I don’t think it works if Albrecht is all dreamy up front, when he first approaches Giselle. He could just be a romantic in love with two women, but then what is he doing out there in the peasant village in the first place? When did he first see Giselle and fall for her? And is he an idiot? What does he think is going to happen with his prior marriage commitment to the Prince’s daughter? I think it only works if Albrecht is a careless playboy up front, like Marcelo’s. And then that gives him a dynamic range, so he can change later on.
Then the second beautiful Act consists of his prayer for forgiveness, which I’m convinced no one is going to do as well as Marcelo! He was really heartbreaking. Marcelo does this thing (which a man in the audience also recognized and remarked to his friend on the way out) where he throws his head back after landing a jump. So, he’d do these long jumps across stage and on the landing arch his neck back and throw his chin up. It looks all the more Romantic and all the more expansive and all the more prayerful and all the more heart-wrenching! I’ve never seen anyone else do that.
And he kept crashing to the ground during the dance-to-death scenes. I’ve never seen anyone do it quite like that. He really fell hard to the ground at points.
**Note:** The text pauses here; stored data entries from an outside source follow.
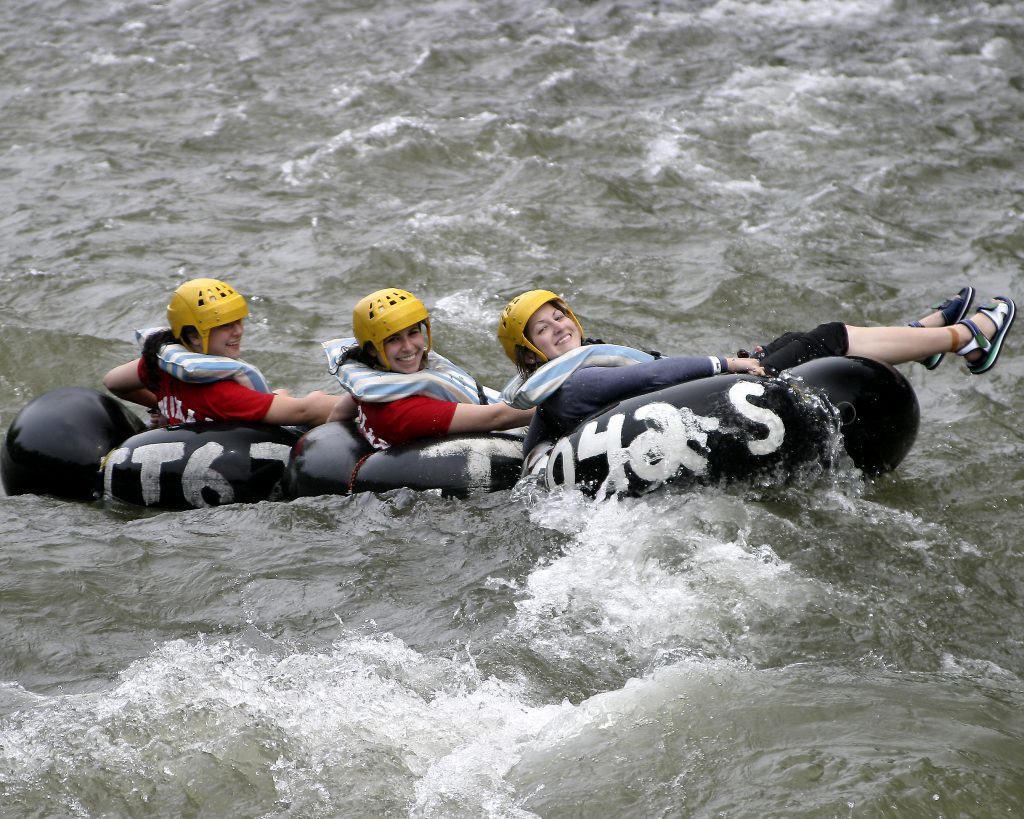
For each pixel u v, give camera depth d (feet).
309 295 111.45
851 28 201.87
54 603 59.31
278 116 164.96
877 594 58.49
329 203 134.92
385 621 57.62
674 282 111.86
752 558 60.85
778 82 175.83
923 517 66.74
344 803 43.93
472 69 184.75
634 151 149.79
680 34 200.75
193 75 184.55
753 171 143.33
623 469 65.51
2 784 45.03
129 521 72.02
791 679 50.24
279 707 49.75
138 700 50.19
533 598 59.11
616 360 69.82
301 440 74.38
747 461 64.95
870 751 43.93
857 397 66.13
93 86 180.24
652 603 57.77
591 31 203.10
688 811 41.78
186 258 120.16
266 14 215.92
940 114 160.76
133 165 148.15
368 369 72.64
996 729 45.93
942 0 212.84
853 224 125.08
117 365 99.60
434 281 114.32
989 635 55.77
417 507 68.95
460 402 73.51
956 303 75.92
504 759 46.37
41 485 76.84
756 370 67.26
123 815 43.73
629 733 46.75
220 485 73.87
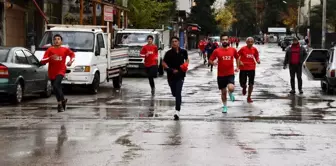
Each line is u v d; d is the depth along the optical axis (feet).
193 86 112.68
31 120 63.57
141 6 222.89
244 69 84.28
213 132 55.93
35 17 147.02
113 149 46.96
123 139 51.57
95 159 43.09
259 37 556.51
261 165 41.37
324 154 45.60
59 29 100.17
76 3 165.78
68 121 62.85
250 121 64.13
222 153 45.65
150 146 48.37
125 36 145.89
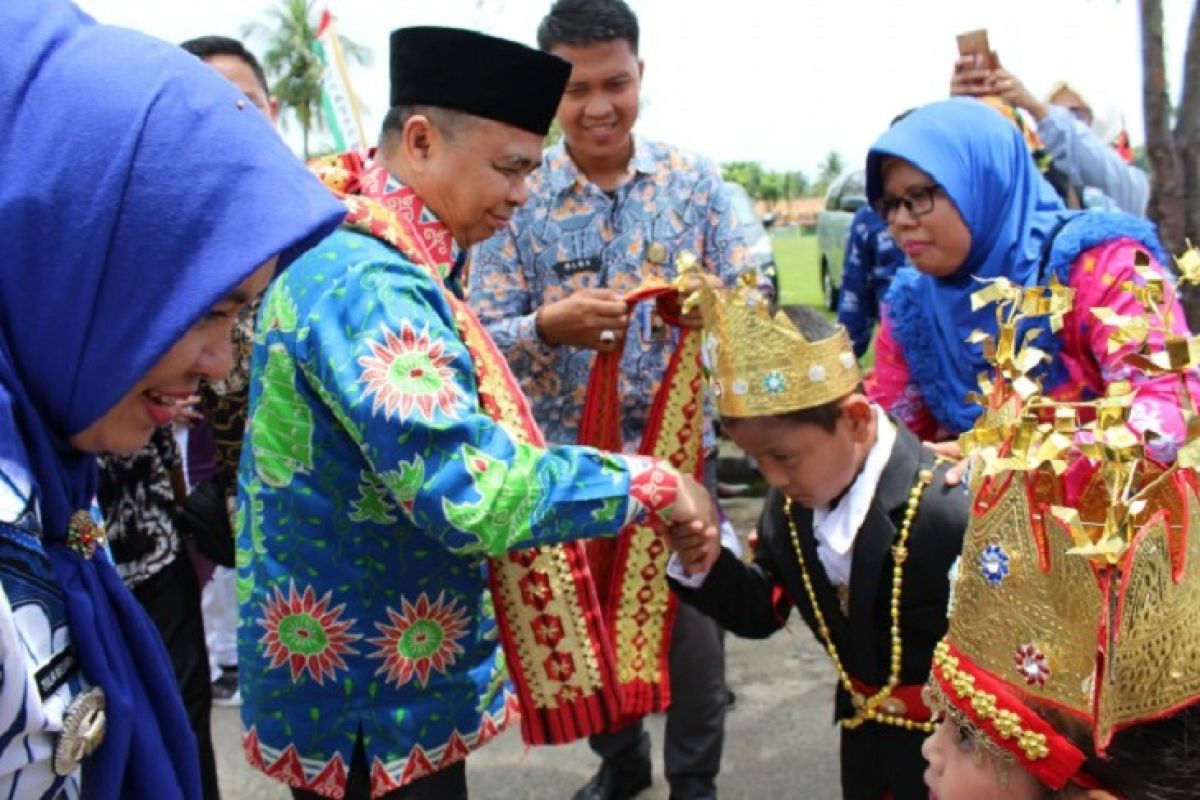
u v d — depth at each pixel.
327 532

But he did it in such a way that it looked not only like he was dancing to death, as commanded by Myrta, but like he actually was so heartbroken and angry at himself that he wanted to die. It was a far more intense interpretation than I’ve seen before. (It looked more dramatic last night — maybe just because it was live — but you can see some of what I’m talking about here.)
Nina was gorgeous, particularly in the Wilis Act. I think I still prefer Julie Kent’s mad scene to everyone else’s, maybe because she was the first person I saw in the role and she had such subtlety. She didn’t overdo it; you had to read it on her face, and that made it all the more real, made her collapse into death all the more tragic. But the way Nina stood over Marcelo and held her arms up behind him, like she was now his angel, like she would be for the rest of his life — made me want to cry. And the way she’d bourree across the stage so light like a spirit — perfectly ghostly, both angelic and haunting.
And Gillian was an excellent Myrta. Because she’s sinister up front, commanding Hilarion’s death, and then remains all-controlling throughout, when Albrecht appears and Giselle makes clear she need to protect him, it’s ultimately Gillian’s Myrta who allows that to happen. So Myrta ends up forgiving as well, making the story all the more full and moving. Gennadi was very good in the dance-to-death scene, but I didn’t like him so well in the first Act. I think he was too mean and controlling. I know Hilarion loves Giselle and wants to expose Albrecht, but I might have been a little afraid of his Hilarion if I were her. Too angry and impetuous. But he’s a very good bravura dancer and those insanely fast chaines where he whips himself into a chaotic frenzy were stunning.
Curtain calls again were crazed. I honestly don’t remember hearing so many “Bravaaaaaaas” ever before. People were screaming. Nina is obviously a very beloved ballerina. Her last Giselle is on Friday, when Jose Carreno will dance Albrecht. And her last performance with ABT will be later this season in Swan Lake.